Since SCCM 1802, inventory is included Windows 10 build version numbers. So this post is outdated now.
Since I posted this, I got an excellent feedback from Mike Terrill @miketerrill , he asked me why not just use the registry property provider to inventory the UBR registry.
I guess I must admit that I didn’t know I can do that. I am terribly learning modify mof file, always worry if I make a typo.
Here are some links about how to get registry to hardware inventory, thanks again to Mike:
I think it might be easier do the inventory registry way. But here is how I do it in WMI way. 🙂
Because of WannaCrypt ransomware, I need to have a report about which Windows 10 has not installed March.2017 Windows Updates, unfortunately I couldn’t run this report.
Why?
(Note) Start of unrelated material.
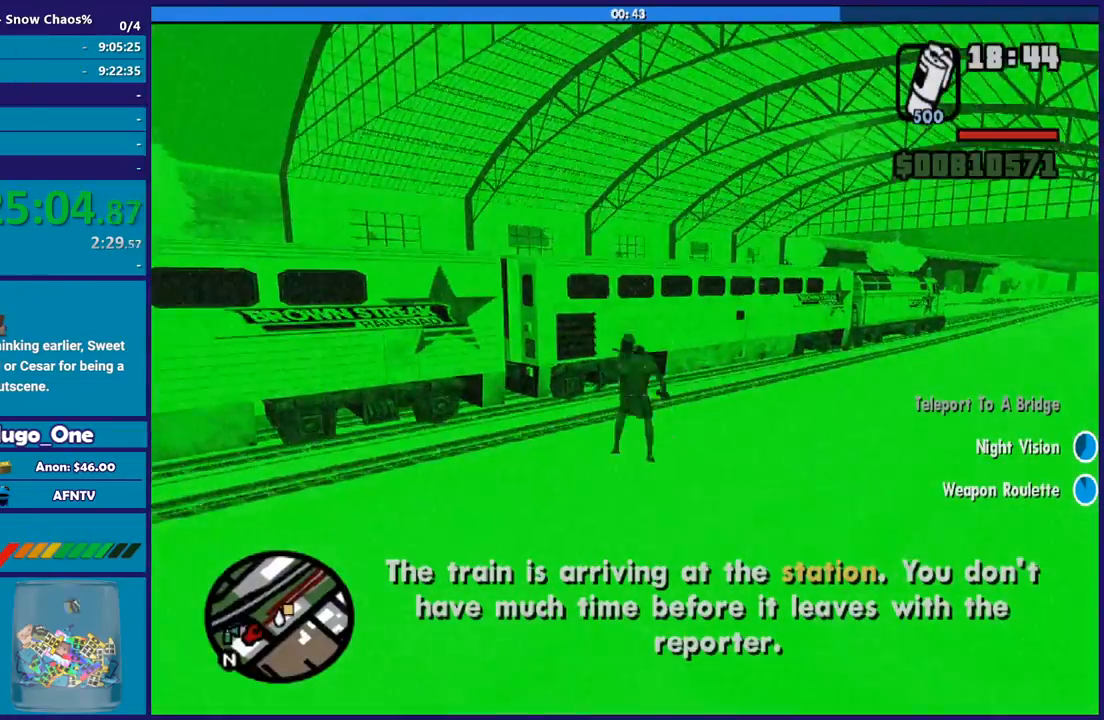
{"buttons": [], "left_stick": "up-left", "right_stick": "left", "button_events": []}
Because this update is two months old, SCCM has already clean it up, so there is not reports.
I was thinking, ok, maybe I can query the OS build number, you know when you use winver, you can see there us updated OS build number after applied CU updates.
Example I have here OS build 14393.1198, means I have already installed May update. check details from here:
I couldn’t find any reports or query shows this OS Build numbers in SCCM. I think it may not exist? I am not 100% sure.
Anyway, you can find this “1198” in registry: HKLM:\SOFTWARE\Microsoft\Windows NT\CurrentVersion, Name “UBR”, it is a Dword.
So I use PowerShell create a new WMI class call PS_OSBuildDetails, and added three properties: CurrentBuild, UBR, OSBuildNumber, here is the result
note: I use PS_OSBuildDetails, because OSBuildDetails is kind of too common, I am worried if MS decides to use the name someday. 🙂
Then I use SCCM Default Client Setting policy, open up hardware inventory, connect to my machine, add this PS_OSBuildDetails as part of hardware inventory.
I deploy Configuration Baseline name “Get Windows 10 OS Build Number” to other machines, so that it creates this PS_OSBuildDetails WMI class.
Run this query, you will get a report of what OS build number of your Windows 10 version 1607 machines:
select SMS_R_System.NetbiosName, SMS_G_System_OPERATING_SYSTEM.BuildNumber, SMS_G_System_PS_OSBUILDDETAILS.OSBuildNumber, SMS_R_System.LastLogonUserName from SMS_R_System inner join SMS_G_System_OPERATING_SYSTEM on SMS_G_System_OPERATING_SYSTEM.ResourceID = SMS_R_System.ResourceId inner join SMS_G_System_PS_OSBUILDDETAILS on SMS_G_System_PS_OSBUILDDETAILS.ResourceID = SMS_R_System.ResourceId where SMS_R_System.OperatingSystemNameandVersion like "%Microsoft Windows NT Workstation 10%" and SMS_G_System_OPERATING_SYSTEM.BuildNumber = "14393"
You can download the scripts and the exported CB from my OneDrive: Click here
(I use WMI modules from www.powershellDistrict.com , that’s why the script looks a bit long, but I like that module 😀 )
Here is example how to use CI and CB to get Monitor Details, you will find in this post how to add those information to hardware inventory.
As always, use it as your own risk. 🙂
Requesting you to please share the steps to run the Powershell script through WMI Baseline in all the client computers.
I am not sure if I understand, PowerShell script and the exported baseline is in the end of my post. You just need to import the baseline to ConfigMgr, and deploy it to your test machines. You can find many other post about how to use baseline, I won’t write those steps again because there are already many other good folks shared them already.